豪雪地帯の野生のメダカってどうやって冬越ししているの?(前半)


豪雪地帯で田んぼや用水路をのぞくと、冬には一見なにも生き物がいないように見えます。それでも春になると、どこからともなくメダカたちが現れますよね。では、雪が積もるような寒い地域で、野生のメダカはいったいどうやって冬を乗り切っているのでしょうか。

 まず覚えておきたいのは、「水は簡単には全部凍らない」ということです。表面に氷が張っていても、底の方には4度前後の水が残りやすく、そこがメダカの冬の避難所になります。メダカたちは寒くなると、水底近くでじっと動きをおさえ、あまりエネルギーを使わない「省エネモード」で過ごしています。

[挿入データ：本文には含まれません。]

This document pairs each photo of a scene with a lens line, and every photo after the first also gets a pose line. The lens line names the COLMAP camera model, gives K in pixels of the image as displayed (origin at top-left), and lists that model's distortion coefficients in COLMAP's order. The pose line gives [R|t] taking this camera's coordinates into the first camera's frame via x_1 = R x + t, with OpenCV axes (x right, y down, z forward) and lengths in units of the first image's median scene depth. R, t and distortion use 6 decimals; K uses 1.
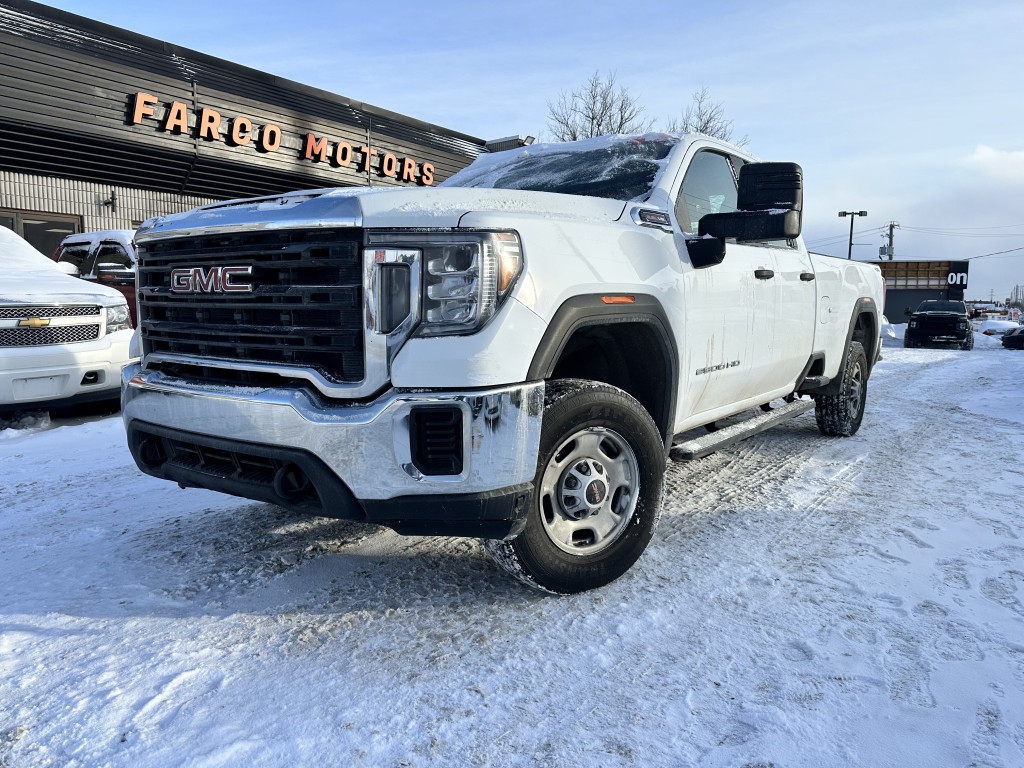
lens RADIAL K [[702.6, 0, 518.8], [0, 702.6, 386.0], [0, 0, 1]] dist [0.038818, -0.041479]
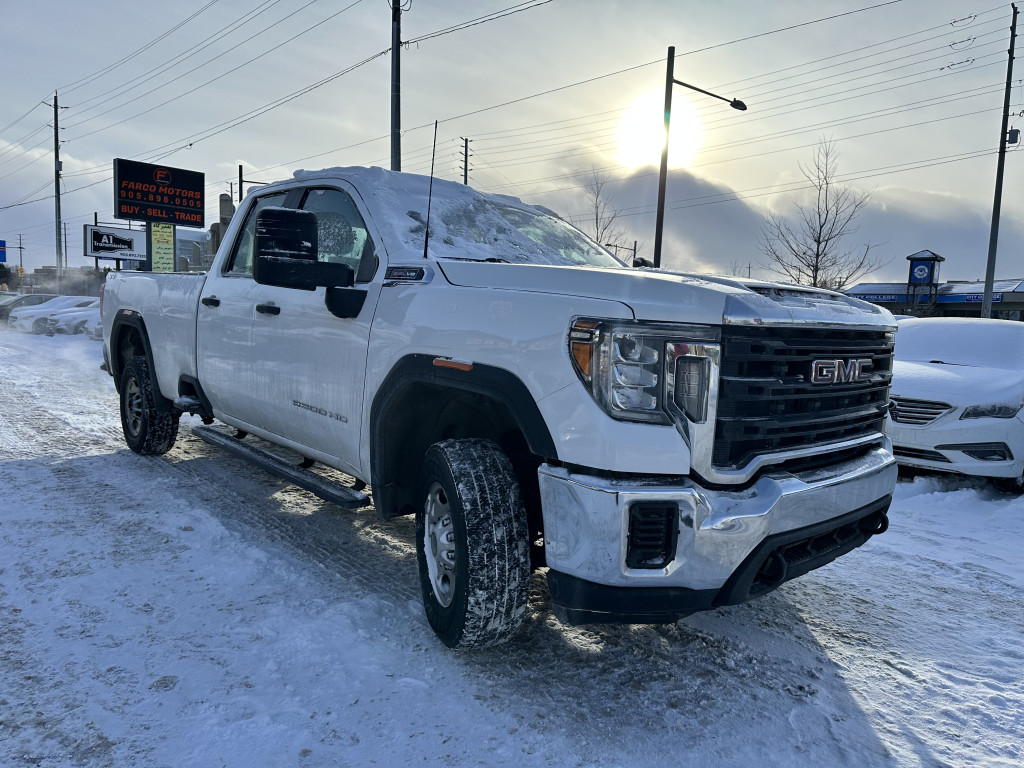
lens RADIAL K [[702.6, 0, 513.8], [0, 702.6, 390.8], [0, 0, 1]] dist [0.038818, -0.041479]
pose [[0.208157, -0.106414, 0.972290, -0.226358], [0.062465, 0.993481, 0.095360, -0.036046], [-0.976099, 0.040884, 0.213447, 0.179292]]
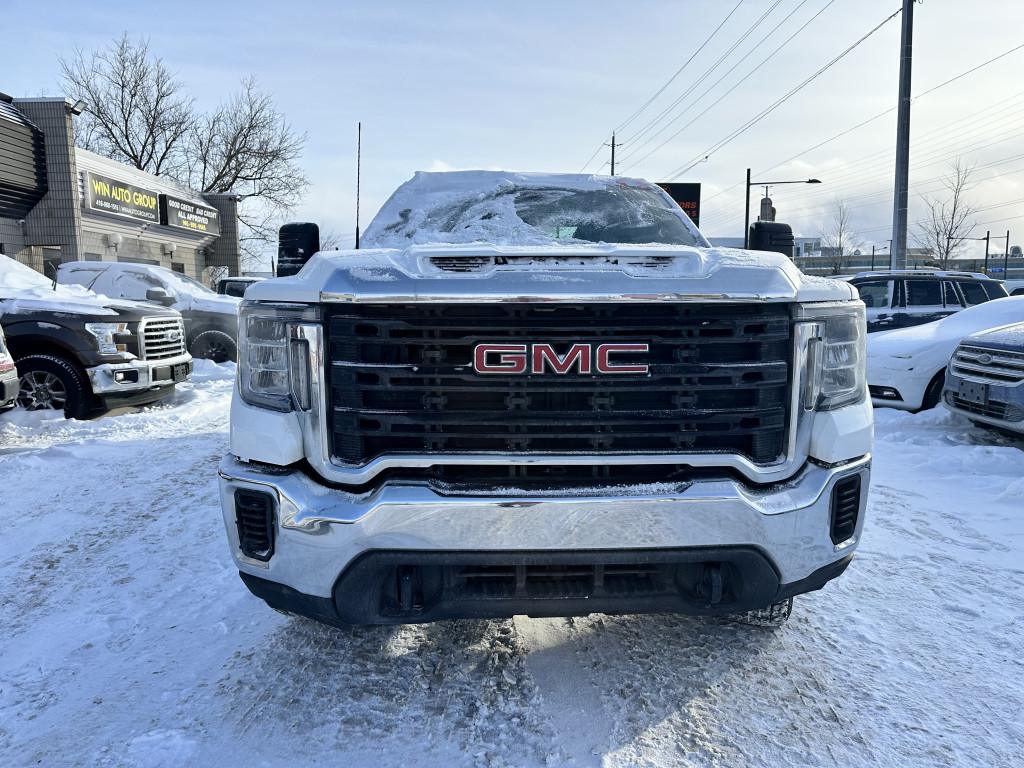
lens RADIAL K [[702.6, 0, 519.0], [0, 702.6, 382.3], [0, 0, 1]] dist [0.038818, -0.041479]
pose [[0.794288, -0.080164, 0.602230, -0.136313], [0.076146, 0.996576, 0.032227, -0.021690], [-0.602751, 0.020260, 0.797672, 0.056271]]
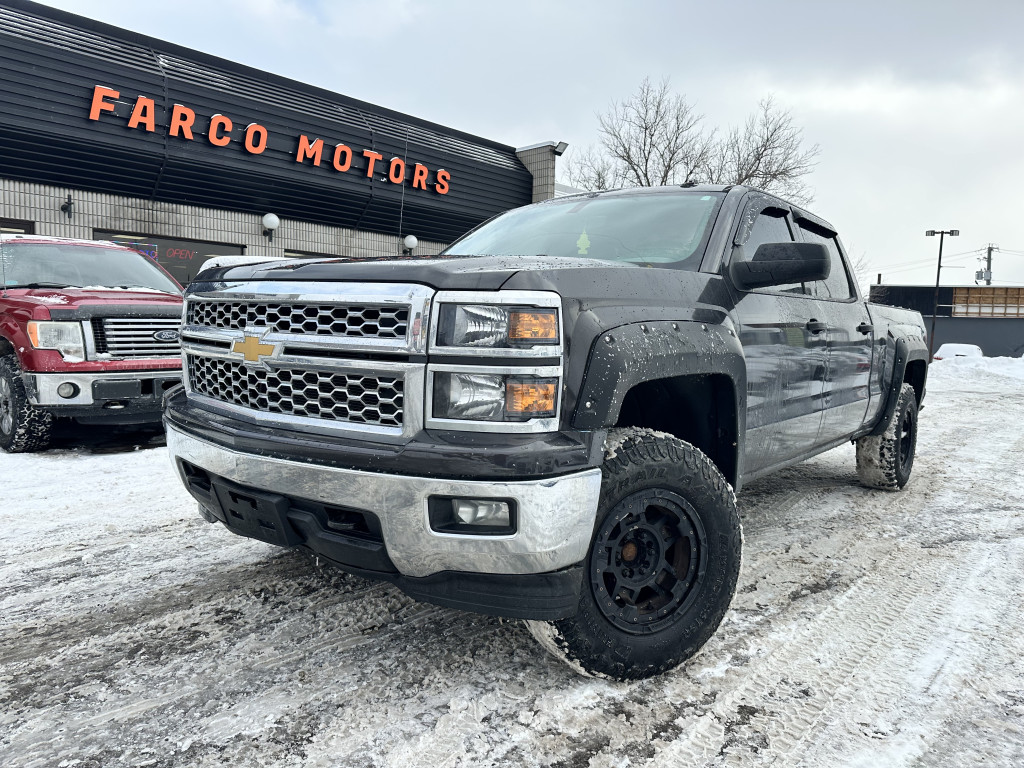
lens RADIAL K [[702.6, 0, 512.0], [0, 702.6, 383.7], [0, 0, 1]] dist [0.038818, -0.041479]
pose [[0.993705, 0.028780, -0.108266, 0.091341], [-0.032190, 0.999035, -0.029876, -0.022995], [0.107302, 0.033173, 0.993673, 0.157137]]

 豪雪地帯では、この水面の氷と積もった雪が「フタ」の役割を果たし、冷たい外気から水中を守ってくれます。雪は意外にも断熱材のような性質があり、積雪が厚いほど、水温が急激に下がりにくくなるのです。人間から見ると厳しい環境ですが、メダカにとってはかえって安定した水温が保たれる、ありがたい毛布のようなものとも言えます。

 もうひとつ大事なのが「隠れ家」です。田んぼの畔のくぼみや水路のよどみ、沈んだ落ち葉や水草のあいだなど、外敵に見つかりにくく、水の流れが弱い場所が冬のメダカのたまり場になります。そこではエサもほとんど食べず、春までじっと体力温存に徹します。

 また、一部の個体は卵の状態で冬を越すと考えられています。親魚が寒さで死んでしまっても、春に水温が上がると卵がかえり、新しい世代が姿を見せるわけです。雪深い土地で毎年当たり前のようにメダカに出会えるのは、こうした小さな魚たちのしたたかな「冬越し戦略」のおかげなのです。